*EXERCISE PROMPT*.
Without carrying over a single picture, write out the records below exactly.

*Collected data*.
━━━

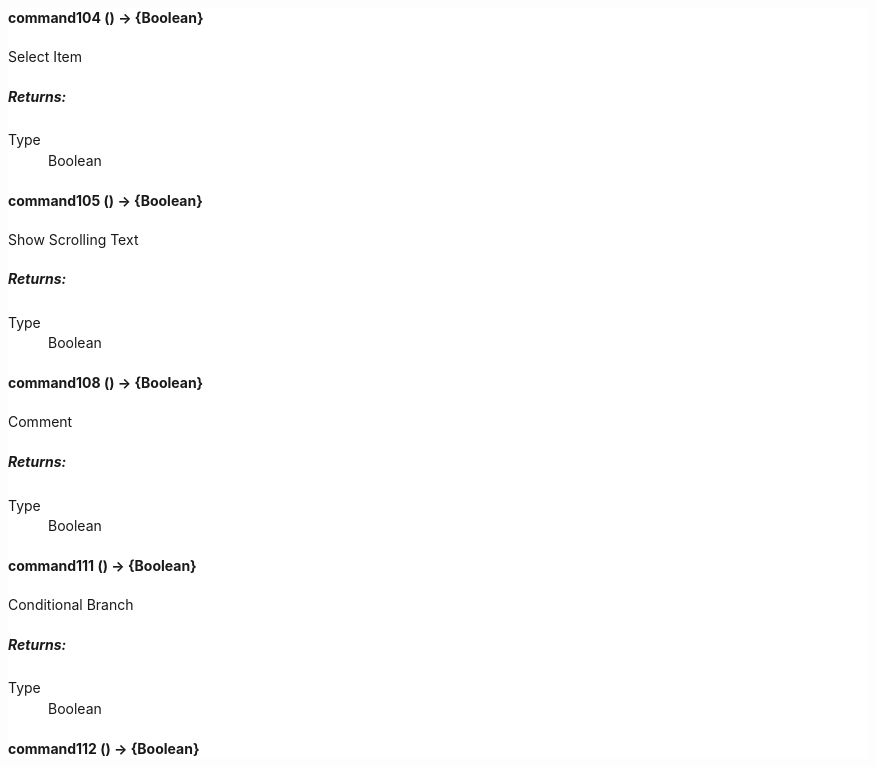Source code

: #### command104 () → {Boolean}


Select Item

##### Returns:

<dl>
    <dt> Type </dt>
    <dd>
        <span>Boolean</span>
    </dd>
</dl>

#### command105 () → {Boolean}


Show Scrolling Text

##### Returns:

<dl>
    <dt> Type </dt>
    <dd>
        <span>Boolean</span>
    </dd>
</dl>

#### command108 () → {Boolean}


Comment

##### Returns:

<dl>
    <dt> Type </dt>
    <dd>
        <span>Boolean</span>
    </dd>
</dl>

#### command111 () → {Boolean}


Conditional Branch

##### Returns:

<dl>
    <dt> Type </dt>
    <dd>
        <span>Boolean</span>
    </dd>
</dl>

#### command112 () → {Boolean}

━━━

*RESULT OF THE TASK*.
Source code

: #### command104 () → {Boolean}


Select Item

##### Returns:

<dl>
    <dt> Type </dt>
    <dd>
        <span>Boolean</span>
    </dd>
</dl>

#### command105 () → {Boolean}


Show Scrolling Text

##### Returns:

<dl>
    <dt> Type </dt>
    <dd>
        <span>Boolean</span>
    </dd>
</dl>

#### command108 () → {Boolean}


Comment

##### Returns:

<dl>
    <dt> Type </dt>
    <dd>
        <span>Boolean</span>
    </dd>
</dl>

#### command111 () → {Boolean}


Conditional Branch

##### Returns:

<dl>
    <dt> Type </dt>
    <dd>
        <span>Boolean</span>
    </dd>
</dl>

#### command112 () → {Boolean}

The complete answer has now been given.